John Galsworthy (1867 – 1933)
Galsworthy was born at Kingston Hill in Surrey, England into an established
wealthy family, the son of John and Blanche Bailey Galsworthy.
He attended Harrow and New College, Oxford, training as a barrister and was
called to the bar in 1890. However, he was not keen to begin practising law and
instead travelled abroad to look after the family's shipping business interests.
During these travels he met Joseph Conrad and the two future novelists became
close friends.
In 1895 Galsworthy began an affair with Ada Nemesis Pearson, the wife of one of
his cousins. After her divorce the pair eventually married and stayed together
until his death in 1933.
"From the Four Winds" was Galsworthy's first published work in 1897, a
collection of short stories. These, and several subsequent works, were published
under the pen name John Sinjohn and it would not be until "The Island Pharisees"
(1904) that he would begin publishing under his own name, probably owing to the
death of his father. His first play, "The Silver Box" (1906) became a success,
and he followed it up with "The Man of Property" (1906), the first in the
Forsyte trilogy. Although he continued writing both plays and novels it was as a
playwright he was mainly appreciated at the time. Along with other writers of
the time such as Shaw his plays addressed the class system and social issues,
two of the best known being "Strife" (1909) and "The Skin Game" (1920).
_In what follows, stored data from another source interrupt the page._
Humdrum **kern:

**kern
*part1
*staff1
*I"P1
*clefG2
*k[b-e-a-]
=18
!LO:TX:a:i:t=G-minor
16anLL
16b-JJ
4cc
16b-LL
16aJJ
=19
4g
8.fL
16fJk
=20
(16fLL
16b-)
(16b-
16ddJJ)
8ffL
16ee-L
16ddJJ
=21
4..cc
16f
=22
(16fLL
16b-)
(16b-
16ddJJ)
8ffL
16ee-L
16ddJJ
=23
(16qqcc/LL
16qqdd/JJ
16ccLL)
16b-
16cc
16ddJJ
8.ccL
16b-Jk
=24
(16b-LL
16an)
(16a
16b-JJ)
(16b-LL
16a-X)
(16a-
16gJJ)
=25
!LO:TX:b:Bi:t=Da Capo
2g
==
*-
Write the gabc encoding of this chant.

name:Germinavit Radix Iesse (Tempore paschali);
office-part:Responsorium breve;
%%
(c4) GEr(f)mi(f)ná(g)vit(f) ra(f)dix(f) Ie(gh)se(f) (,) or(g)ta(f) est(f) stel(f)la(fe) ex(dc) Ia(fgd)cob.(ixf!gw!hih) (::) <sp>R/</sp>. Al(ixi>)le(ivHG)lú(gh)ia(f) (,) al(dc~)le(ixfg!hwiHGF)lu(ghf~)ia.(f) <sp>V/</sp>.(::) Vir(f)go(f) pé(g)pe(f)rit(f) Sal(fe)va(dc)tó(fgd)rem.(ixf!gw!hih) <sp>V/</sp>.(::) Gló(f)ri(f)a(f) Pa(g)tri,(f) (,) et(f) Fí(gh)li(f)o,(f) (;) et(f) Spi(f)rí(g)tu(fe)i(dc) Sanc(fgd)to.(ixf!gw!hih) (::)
He is now far better known for his novels and particularly "The Forsyte Saga",
the first of three trilogies of novels about the eponymous family and connected
lives. These books, as with many of his other works, dealt with class, and in
particular upper-middle class lives. Although sympathetic to his characters he
highlights their insular, snobbish and acquisitive attitudes and their
suffocating moral codes. He is viewed as one of the first writers of the
Edwardian era; challenging in his works some of the ideals of society depicted
in the proceeding literature of Victorian England. The depiction of a woman in
an unhappy marriage furnishes another recurring theme in his work. The character
of Irene in "The Forsyte Saga" is drawn from Ada Pearson even though her
previous marriage was not as miserable as Irene's.
John Galsworthy was awarded the Nobel Prize in 1932.
He died from a brain tumour at Grove Lodge, Hampstead. He was cremated and his
ashes were scattered over the South Downs from an airplane.